**BRIEF A**:
The Nextcloud operator architecture page below includes a flowchart. List every item named in its final Nextcloud node.
**BRIEF B**:
Continue the Nextcloud operator architecture page below from its last sentence.
*** SOURCE TEXT
Architecture¶

This page explains how the operator works internally so you can reason about its behavior when things go wrong and decide which CRD fits which job.

If you want to use the operator, start with the Quick Start. Come back here when you need to understand why.

High-level picture¶

flowchart LR
    You[You apply a<br/>NextcloudInstance] --> Op[Nextcloud Operator<br/>builds Helm values,<br/>secrets, DB &amp; bucket]
    Op -->|HelmRelease| Flux[Flux CD<br/>installs the chart]
    Flux --> NC[Nextcloud<br/>pods · service ·<br/>ingress · storage]
    style Op fill:#6366f1,stroke:#4f46e5,color:#fff
    style Flux fill:#16a34a,stroke:#15803d,color:#fff

The operator does not install Nextcloud itself — it generates Helm values and hands them to Flux, which then installs the upstream Nextcloud Helm chart. This separation of concerns means you can use any upstream chart features via spec.helm.values as an escape hatch.
******
*** DATASET EXCERPTS
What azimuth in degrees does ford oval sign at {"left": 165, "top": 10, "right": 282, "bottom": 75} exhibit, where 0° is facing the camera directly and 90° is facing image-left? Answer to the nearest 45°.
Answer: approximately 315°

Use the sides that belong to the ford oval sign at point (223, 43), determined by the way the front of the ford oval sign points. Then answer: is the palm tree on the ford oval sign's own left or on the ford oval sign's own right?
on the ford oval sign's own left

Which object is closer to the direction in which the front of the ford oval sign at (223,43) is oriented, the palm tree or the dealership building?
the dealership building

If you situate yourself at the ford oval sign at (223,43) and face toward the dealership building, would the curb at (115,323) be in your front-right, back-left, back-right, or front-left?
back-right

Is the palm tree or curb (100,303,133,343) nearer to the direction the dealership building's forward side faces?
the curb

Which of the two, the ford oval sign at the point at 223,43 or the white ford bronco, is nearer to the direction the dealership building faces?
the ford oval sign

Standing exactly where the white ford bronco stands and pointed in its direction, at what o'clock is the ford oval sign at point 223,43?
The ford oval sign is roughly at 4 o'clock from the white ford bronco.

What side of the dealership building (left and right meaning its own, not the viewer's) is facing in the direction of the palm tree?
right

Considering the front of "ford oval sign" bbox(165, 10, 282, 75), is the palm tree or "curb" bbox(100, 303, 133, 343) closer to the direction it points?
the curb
******
*** DATASET EXCERPTS
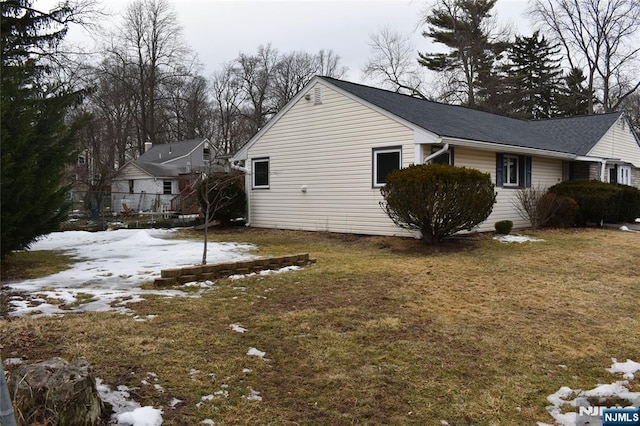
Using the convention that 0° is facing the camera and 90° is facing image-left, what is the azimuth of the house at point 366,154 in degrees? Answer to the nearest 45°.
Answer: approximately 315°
******
*** DATASET EXCERPTS
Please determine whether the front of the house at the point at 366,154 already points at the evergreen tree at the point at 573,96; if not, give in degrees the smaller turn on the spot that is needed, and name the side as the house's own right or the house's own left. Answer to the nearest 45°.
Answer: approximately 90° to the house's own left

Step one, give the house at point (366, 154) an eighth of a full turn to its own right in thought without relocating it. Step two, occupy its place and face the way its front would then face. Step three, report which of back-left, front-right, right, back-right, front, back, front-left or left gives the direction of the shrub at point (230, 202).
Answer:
******
**ANSWER A**:
pods, service, ingress, storage

**ANSWER B**:
The handler model¶

The operator is built on kopf and uses three categories of handlers:

Handler type	Purpose	Example
`@kopf.on.create` / `@kopf.on.update` / `@kopf.on.delete`	CRUD lifecycle	Create secrets and HelmRelease when `NextcloudInstance` is created
`@kopf.on.field`	React to specific spec changes or annotations	`k8s.bnerd.com/reconcile` annotation triggers a full reconcile
`@kopf.on.timer`	Periodic reconciliation	Every 30s: check HelmRelease status and sync it to `NextcloudInstance.status`

All handlers live in operator/handlers/ and delegate actual work to utility modules in operator/utils/. This keeps handlers thin and makes the business logic testable.

NextcloudInstance create flow¶

When you kubectl apply a NextcloudInstance, the operator runs roughly this sequence:

sequenceDiagram
    participant U as User
    participant K as K8s API
    participant O as Operator
    participant P as Percona PG<br/>Operator
    participant F as Flux<br/>HelmController

    U->>K: kubectl apply NextcloudInstance
    K->>O: @kopf.on.create
    O->>O: Validate spec
    O->>K: status.phase = Pending
    O->>K: Create secrets (db, admin, redis, s3, mail)
    alt database.managed = true
        O->>P: Create PerconaPGCluster
        P-->>O: (wait, up to 20min)
        O->>K: Read PG secret, create NC db secret
    end
    alt s3 auto-create needed
        O->>O: boto3 create_bucket()
    end
    O->>O: Resolve spec.version → chart version
    O->>O: Build Helm values (profile → spec → overrides)
    O->>K: Create HelmRepository + HelmRelease
    O->>K: status.phase = Ready (waiting for HR)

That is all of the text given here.